PAGE EXTRACT ▸
- Opening Delimiter -

The anterior tibialis tendon (ATT) was harvested from its insertion over the medial cuneiform and delivered proximally via an anteromedial incision just proximal to the ankle joint. The ATT was then tunnelled subcutaneously distally toward the cuboid and secured to the cuboid using a 2.9 mm suture anchor (Figure 19). He was then placed on an ankle-spanning external fixator for six weeks (Figure 20) with pins in the anterior distal tibia, and first and fifth metatarsal shafts. This is to keep the foot plantigrade for six weeks. We routinely perform this for tendon transfer procedures as it will protect the transfer and allow for easy wound care. In addition, it also allows for a simpler intraoperative process during the positioning of the foot in plantigrade and tensioning of the transferred tendons. The patient was then started on physiotherapy after the external fixator was removed at six weeks. Figure 21 shows the foot in a stable plantigrade position after the external fixator was removed. At three months post-surgery, his foot and ankle remained in a neutral position. It was also in a neutral position on active dorsiflexion of his ankle. At one year post-surgery, his foot and ankle were maintained in a neutral position. His ankle was stable, and he did not complain of any more "floppiness" or tripping.
Discussion
The lateral compartment of the lower leg compromises the peroneal musculature. The peroneal brevis arises from the mid to lower two-thirds of the fibula, courses behind the lateral malleolus along a fibrocartilaginous retromalleolar groove, passes above the peroneal tubercle, and inserts into the base of the fifth metatarsal base. Its tendon is ovoid in cross-section at the level of the ankle joint and has a low-lying muscle belly, which can extend distal to the superior peroneal retinaculum. The peroneal longus originates from both the tibia and fibula, becomes a rounded tendon, and lies posterior to the peroneal brevis as it courses toward the tip of the lateral malleolus. It then passes inferior to the peroneal tubercle and into the cuboid tunnel before crossing the midfoot plantar and inserts mainly into the medial cuneiform and the base of the first metatarsal.
The blood supply is from the peroneal artery [6]. The avascular portion of the peroneal brevis is at the level of the tip of the lateral malleolus, where the tendon makes a turn. Two vascular zones in the peroneal longus tendon have been elucidated: (1) from the fibular tip to the peroneal tubercle and (2) cuboid tunnel. Consequently, these zones are areas of potential tendinopathy.
There are two accessory muscles of note, namely the peroneal quartus and the peroneal quintus. They can originate from the fibula, peroneal brevis, peroneal longus, peroneal tertius, or a combination of these structures. The peroneal quartus usually inserts into the calcaneus or a slip of the extensor digitorum longus, while the peroneal quintus inserts into the fifth metatarsal. The presence of an accessory muscle can lead to “overcrowding” of the retromalleolar space.

- Closing Delimiter -

Images with pose keypoints:
- Opening Delimiter -

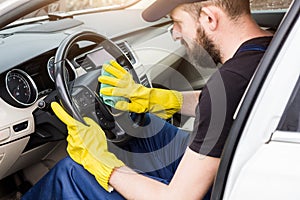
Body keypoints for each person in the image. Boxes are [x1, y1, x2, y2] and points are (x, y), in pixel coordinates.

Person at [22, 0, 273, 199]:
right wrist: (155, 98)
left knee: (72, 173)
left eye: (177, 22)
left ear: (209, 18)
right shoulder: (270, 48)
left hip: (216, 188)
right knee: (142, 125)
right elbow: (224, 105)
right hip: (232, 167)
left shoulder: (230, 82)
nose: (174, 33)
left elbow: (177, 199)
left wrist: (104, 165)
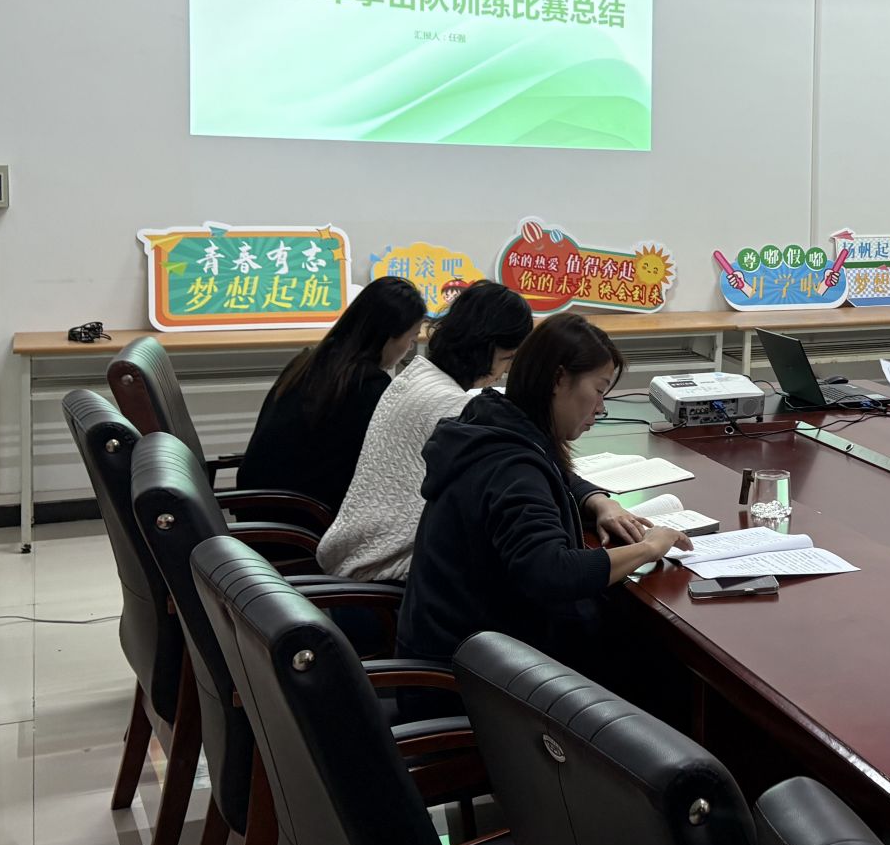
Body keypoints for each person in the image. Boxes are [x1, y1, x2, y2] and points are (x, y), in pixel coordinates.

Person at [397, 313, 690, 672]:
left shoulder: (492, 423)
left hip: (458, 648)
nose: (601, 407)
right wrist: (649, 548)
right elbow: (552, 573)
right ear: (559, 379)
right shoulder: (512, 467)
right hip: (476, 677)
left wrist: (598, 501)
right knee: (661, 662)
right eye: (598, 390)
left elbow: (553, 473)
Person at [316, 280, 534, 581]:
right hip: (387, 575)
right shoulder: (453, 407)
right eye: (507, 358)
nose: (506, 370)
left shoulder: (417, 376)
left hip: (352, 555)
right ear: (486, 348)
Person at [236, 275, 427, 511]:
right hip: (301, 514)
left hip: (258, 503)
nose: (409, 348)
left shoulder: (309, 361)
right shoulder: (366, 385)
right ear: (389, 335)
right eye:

- Closing Delimiter -

EXPLORE THE MATERIAL ▸
[1] From the text on peroneal tendon surgery and anatomy, extract the passage starting with "The blood supply" and going on through "of potential tendinopathy.".
[2] Extend the text on peroneal tendon surgery and anatomy, continuing on from its final sentence.
The material shown here has no connection to the text on peroneal tendon surgery and anatomy.

YOUR RESPONSES ▸
[1]
The blood supply is from the peroneal artery [6]. The avascular portion of the peroneal brevis is at the level of the tip of the lateral malleolus, where the tendon makes a turn. Two vascular zones in the peroneal longus tendon have been elucidated: (1) from the fibular tip to the peroneal tubercle and (2) cuboid tunnel. Consequently, these zones are areas of potential tendinopathy.

[2]
The function of the peroneal musculature is primarily to evert the hindfoot. The peroneal longus contributes to 35% of the total hindfoot eversion strength, while the peroneal brevis provides 28% [7]. They contribute to the stability of the ankle joint and are weak plantar flexors of the ankle. The peroneals can be affected by hindfoot alignment. An excessive hindfoot valgus can cause subfibular impingement of the peroneal tendons, while a varus hindfoot results in increased strain in the tendons.
Chronic peroneal tears are believed to be more common than acute ones, with these tears happening over time after a precipitating event [8,9]. Peroneal brevis tendon tears are more common than peroneal longus tendon tears [10]. The location of tears occurs at regions of hypovascularity under mechanical stress. The peroneal brevis makes a turn at the fibular tip as it courses distally toward the base of the fifth metatarsal bone. This combined with the compression of the tendon between the fibula and the peroneal longus tendon makes it susceptible to fraying or longitudinal tears. Occasionally, an accessory muscle like the peroneal quartus or a low-lying peroneal brevis belly causes “overcrowding” in a limited space, thus increasing the risk of a tendon tear. Similarly, peroneal longus tears occur in areas of regions of high mechanical stress. Brandes and Smith have classified peroneal longus tears into three zones [9]. The first zone refers to the peroneal longus tendon between the tip of the lateral malleolus to the peroneal tubercle, the second zone extends from the lateral trochlear process to the inferior retinaculum, and the last zone stretches from the inferior retinaculum to the cuboid notch. The majority of the peroneal longus tears occur at the last zone where the tendon makes the most acute turn.
In assessing patients with suspected peroneal tendons, the treating clinicians should assess for lateral ankle instability, varus hindfoot deformity, and hypertrophied peroneal tubercle as well as subluxing peroneal tendons with incompetent superior peroneal retinaculum. Weight-bearing radiographs are useful in assessing for any varus hindfoot alignment [7,11]. In addition, the position of the os peroneum should be assessed, as a migration of the os peroneum proximal to the calcaneo-cuboid joint would suggest a tear of the peroneal longus distal to the os peroneum [12]. An MRI scan is a useful modality in assessing for any hypertrophied peroneal tubercle, fluid around the tendon, intra-substance signal changes, and enlargement in the tendons as well as discontinuity of the tendons.
Patients can be treated non-operatively with immobilisation in a boot or a brace for four to eight weeks and physiotherapy with activity moderation and anti-inflammatory medication [13]. Surgery can be considered if surgical management fails. Krause and Brodsky proposed a classification of the peroneal brevis tears according to the extent of cross-sectional area tear involvement, with less than 50% involvement being classified as grade I and more than 50% involvement being considered as grade II. It is suggested that a grade I can be repaired by debridement and tabularization, while a grade II tear should be resected and tenodesed to the adjacent intact peroneal longus tendon. This recommendation was based on the authors’ experience and observation that there was increased mechanical stress occurring in the remnant tendon after more than half was removed [8].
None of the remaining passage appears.